Of equal importance are issues relating to the location of stored resources. Will the data be stored locally in an object storage matrix compatible with S3? Will backup copies be stored in the cloud? Have we taken into account the costs of outgoing transfers? Selecting a suitable location for files and the size of files not only allow us to lower costs but also the RTO parameter defining the time required to recover data and restart the system as a whole. According to generally accepted assumptions, restoring data for a single user is less time-consuming than restoring a standard database. However, a variety of situations can occur. Even mailboxes can sometimes grow to an enormous size, which is why it is important to correctly assess the time required to restore them, especially as it might be the CEO’s mailbox.

Data in the cloud

Nowadays, more and more firms and institutions use SaaS-type applications, with Microsoft 365 being particularly popular. Here, service providers guarantee a level of data availability and software updates. Although such service providers are keen to talk about the highest security standards, they do not take complete responsibility for the accidental or deliberate removal of data by users or the encryption of data by ransomware. Users of such services must look after this themselves by choosing one of three options:

  • use additional services from their provider,
  • use software from external firms that specialize in developing backup tools,
  • write their scripts responsible for carrying out data backup.
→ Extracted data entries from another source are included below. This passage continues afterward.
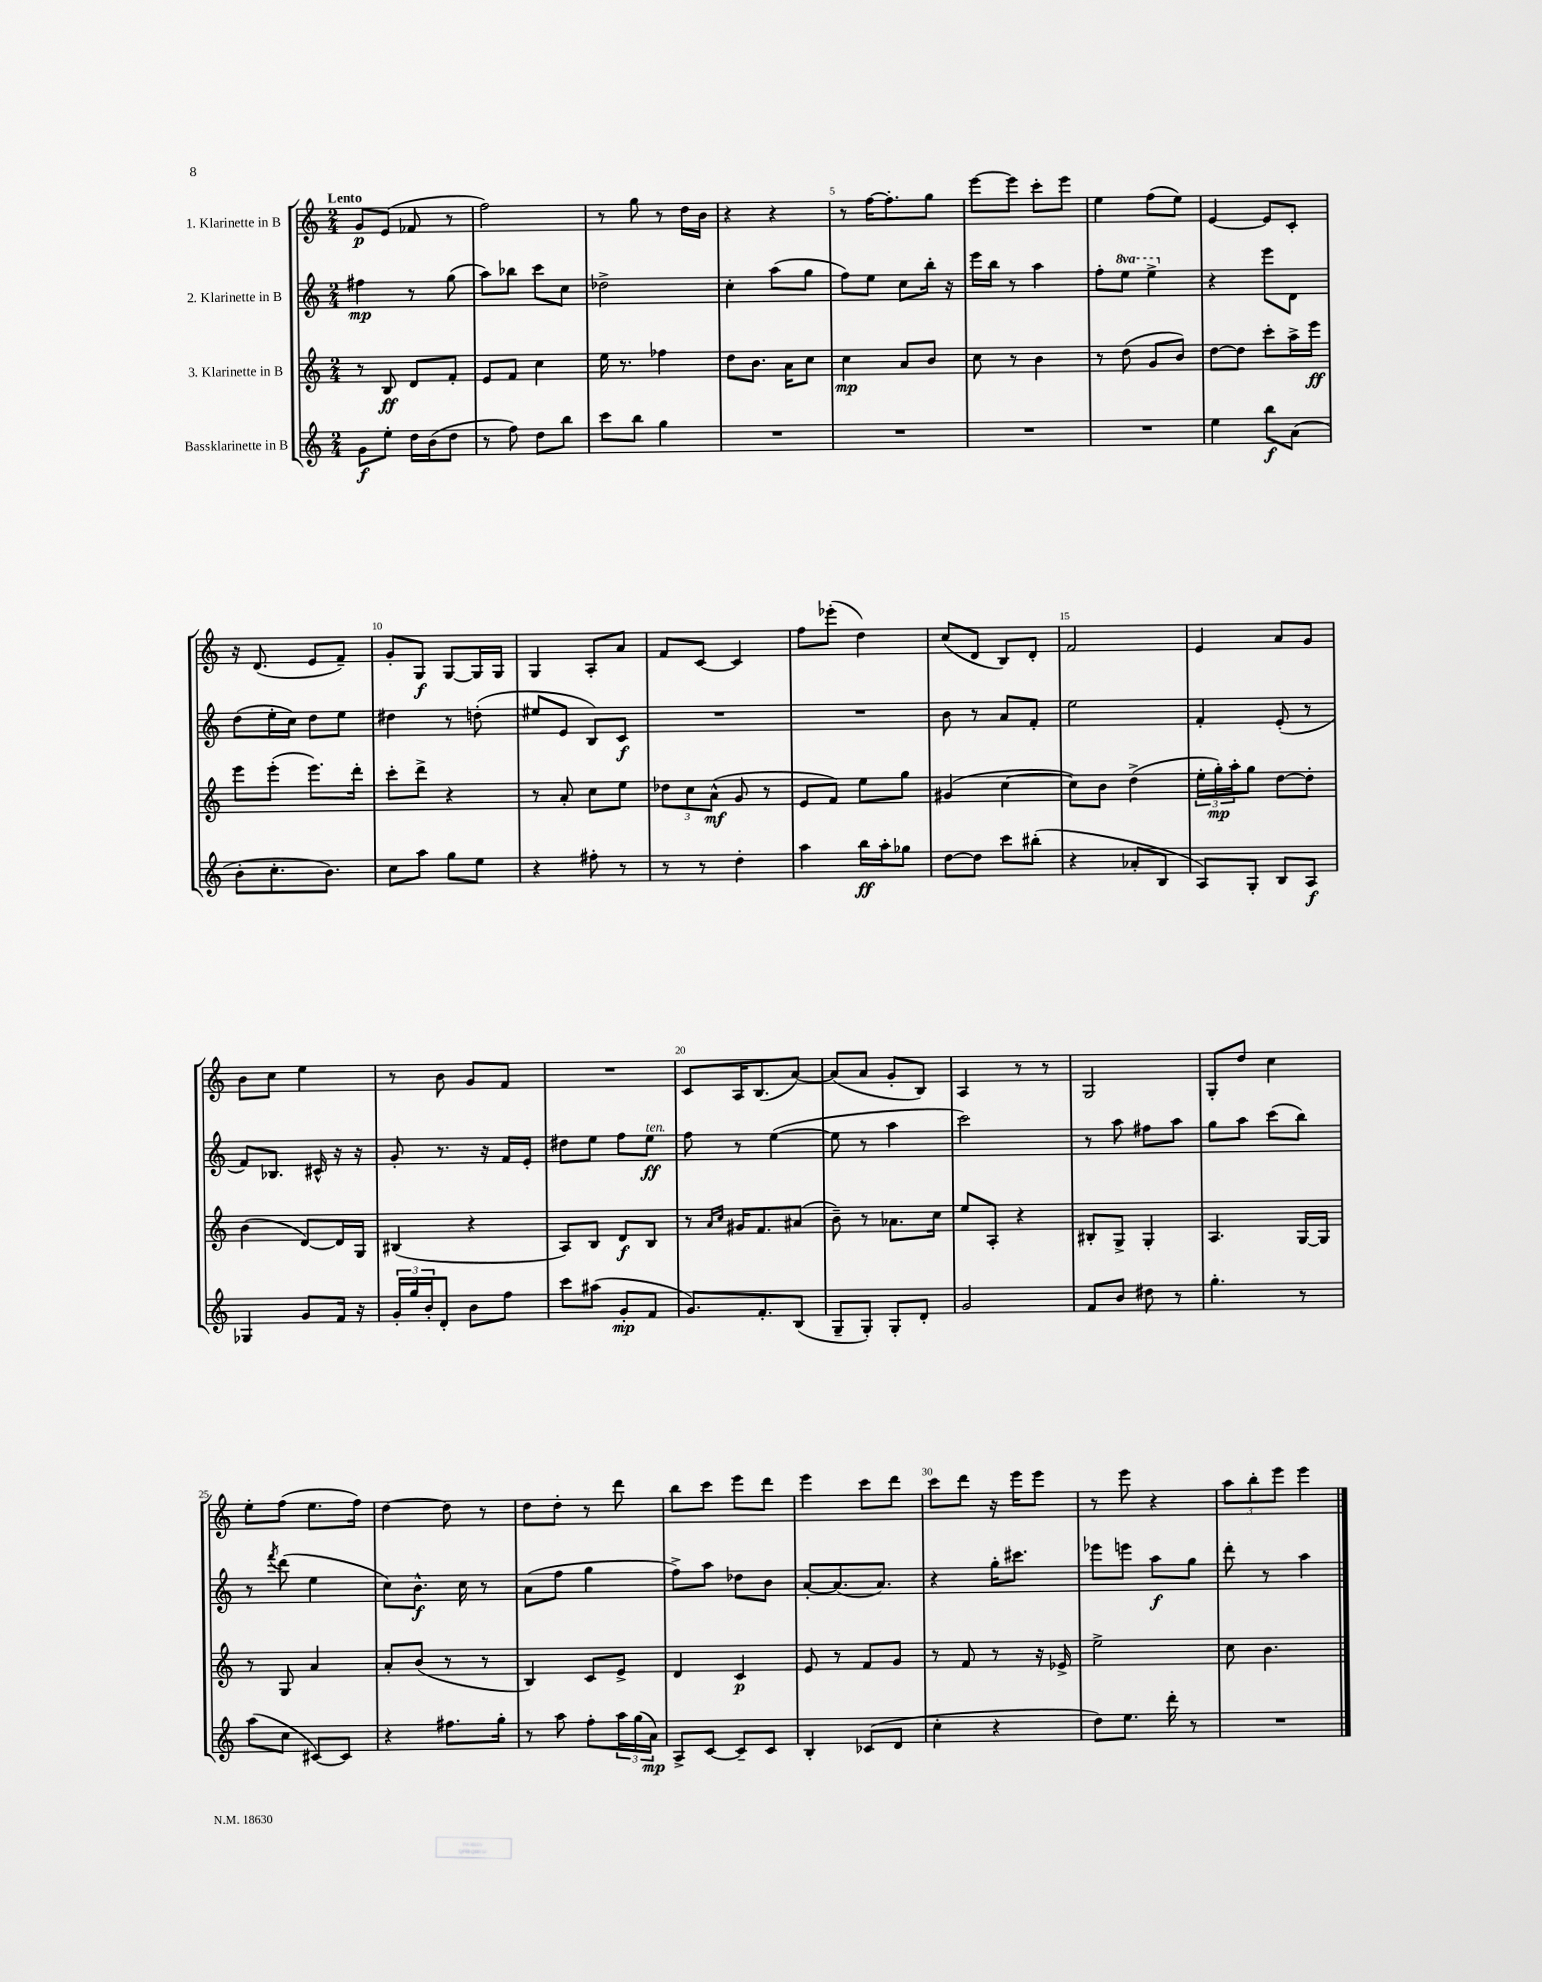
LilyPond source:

<<
\new StaffGroup <<
\new Staff = "s0" \with { instrumentName = "1. Klarinette in B" } {
    \clef treble \key c \major \numericTimeSignature \time 2/4 \tempo "Lento"
    g'8\p e'8( fes'8 r8 |
    f''2) |
    r8 g''8 r8 d''16 b'16 |
    r4 r4 |
    r8 f''16~ f''8.-. g''8 |
    e'''8~ e'''8 c'''8-. e'''8 |
    e''4 f''8( e''8) |
    e'4~ e'8 c'8-. |
    r16 d'8.( e'8 f'8--) |
    g'8-. g8\f g8~ g16 g16 |
    g4 a8-. a'8 |
    f'8 c'8~ c'4 |
    f''8 ees'''8-.( d''4) |
    c''8( d'8 b8) d'8-. |
    f'2 |
    e'4 a'8 g'8 |
    b'8 c''8 e''4 |
    r8 b'8 g'8 f'8 |
    R2 |
    c'8 a16 b8.( a'8~) |
    a'8( a'8 g'8-. b8) |
    a4 r8 r8 |
    g2 |
    g8-. d''8 c''4 |
    e''8-. f''8( e''8. f''16) |
    d''4~ d''8 r8 |
    d''8 d''8-. r8 d'''8 |
    b''8 c'''8 e'''8 d'''8 |
    e'''4 c'''8 d'''8 |
    c'''8 d'''8 r16 e'''16 e'''8 |
    r8 e'''8 r4 |
    \tuplet 3/2 { a''8 b''8-. e'''8 } e'''4 \bar "|." |
}
\new Staff = "s1" \with { instrumentName = "2. Klarinette in B" } {
    \clef treble \key c \major \numericTimeSignature \time 2/4 \set Staff.ottavationMarkups = #ottavation-simple-ordinals
    fis''4\mp r8 g''8( |
    a''8) bes''8 c'''8 c''8 |
    des''2-> |
    c''4-. a''8( g''8 |
    f''8) e''8 c''8 b''16-. r16 |
    e'''16 b''16 r8 a''4 |
    f''8-. \ottava #1 e'''8 e'''4-> \ottava #0 |
    r4 e'''8 d'8 |
    d''8( e''16-. c''16) d''8 e''8 |
    dis''4 r8 d''8-.( |
    eis''8 e'8 b8) c'8\f |
    R2 |
    R2 |
    b'8 r8 a'8 f'8-. |
    e''2 |
    f'4-. e'8-.( r8 |
    f'8) bes8. cis'16-^ r16 r16 |
    g'8-. r8. r16 f'16 e'16-. |
    dis''8 e''8 f''8 e''8\ff^\markup { \italic "ten." } |
    f''8 r8 e''4~( |
    e''8 r8 a''4 |
    c'''2) |
    r8 a''8 fis''8 a''8 |
    g''8 a''8 c'''8( b''8) |
    r8 \acciaccatura { f'''8 } d'''8( e''4 |
    c''8) b'8.-^\f c''16 r8 |
    a'8( f''8 g''4 |
    f''8->) a''8 des''8 b'8 |
    a'8~-. a'8.( a'8.) |
    r4 g''16-. cis'''8. |
    ees'''8 e'''8 a''8\f g''8 |
    d'''8-. r8 a''4 \bar "|." |
}
\new Staff = "s2" \with { instrumentName = "3. Klarinette in B" } {
    \clef treble \key c \major \numericTimeSignature \time 2/4
    r8 b8\ff d'8 f'8-. |
    e'8 f'8 c''4 |
    e''16 r8. fes''4 |
    d''8 b'8. a'16 c''8 |
    c''4\mp a'8 b'8 |
    c''8 r8 b'4 |
    r8 d''8( g'8 b'8) |
    d''8~ d''8 c'''8-. a''16-> e'''16\ff |
    e'''8 e'''8-.( e'''8.) d'''16-. |
    c'''8-. d'''8-> r4 |
    r8 a'8-. c''8 e''8 |
    \tuplet 3/2 { des''8 c''8 a'8-^\mf( } g'8 r8 |
    e'8 f'8) e''8 g''8 |
    gis'4( c''4~ |
    c''8) b'8 d''4->( |
    \tuplet 3/2 { e''16-. g''16-.\mp) a''16-. } g''8 d''8~ d''8-. |
    b'4( d'8~) d'16 g16 |
    bis4( r4 |
    a8) b8 d'8\f b8 |
    r8 \grace { a'16 c''16 } gis'16 f'8. ais'8( |
    b'8--) r8 aes'8. c''16 |
    e''8 a8-. r4 |
    bis8-. g8-> g4-. |
    a4. g16~ g16 |
    r8 g8 a'4 |
    a'8-. b'8( r8 r8 |
    b4) c'8 e'8-> |
    d'4 c'4\p |
    e'8 r8 f'8 g'8 |
    r8 f'8 r8 r16 ees'16-> |
    e''2-> |
    c''8 b'4. \bar "|." |
}
\new Staff = "s3" \with { instrumentName = "Bassklarinette in B" } {
    \clef treble \key c \major \numericTimeSignature \time 2/4
    g'8\f e''8-. d''16 b'16( d''8 |
    r8 f''8) d''8 b''8 |
    c'''8 b''8 g''4 |
    R2 |
    R2 |
    R2 |
    R2 |
    e''4 b''8\f a'8( |
    b'8-. c''8.-. b'8.) |
    c''8 a''8 g''8 e''8 |
    r4 fis''8-. r8 |
    r8 r8 d''4-. |
    a''4 b''16\ff a''16-. ges''8 |
    d''8~ d''8 c'''8 bis''8-.( |
    r4 aes'8-. b8 |
    a8) g8-. b8 a8\f |
    ges4 g'8 f'16 r16 |
    \tuplet 3/2 { g'16-. g''16 b'16-. } d'8-. b'8 f''8 |
    c'''8 ais''8( g'8-.\mp f'8 |
    g'8.) f'8.-. b8( |
    g8-- g8-.) g8-. d'8-. |
    g'2 |
    f'8 b'8 dis''8 r8 |
    g''4.-. r8 |
    a''8( c''8 cis'8~) cis'8 |
    r4 fis''8. g''16-. |
    r8 a''8 f''8-. \tuplet 3/2 { a''16 g''16( a'16\mp) } |
    a8-> c'8~ c'8-- c'8 |
    b4-. ces'8( d'8 |
    c''4-. r4 |
    d''8) e''8. d'''16-. r8 |
    R2 \bar "|." |
}
>>
>>
\layout { \context { \Score \override BarNumber.break-visibility = ##(#f #t #t) barNumberVisibility = #(every-nth-bar-number-visible 5) } }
No matter what you choose, severe incidents and ransomware attacks have proved that safe storage of backups outside the production environment is a wise move.

Backup for endpoints and more

An exciting option for companies looking for the latest backup tools is Storware KODO for Endpoints. The platform protects data on PCs and laptops with either the Microsoft Windows or Apple Mac OS systems.

Our solution is based on the well-known IBM Spectrum Protect, thanks to which it has a range of possibilities regarding scalability. One instance can be used to support as many as 25,000 users. Additional features are global deduplication and compression, technologies that considerably reduce backup costs – explains Paweł Mączka.

Storware KODO for Endpoints provides high flexibility in working with backup copies. On the one hand, it features a single interface for the management of all end devices belonging to an organization, while on the other, it can be used by each user. This last option eases the burden on IT departments because employees can themselves restore deleted data or earlier versions of their files.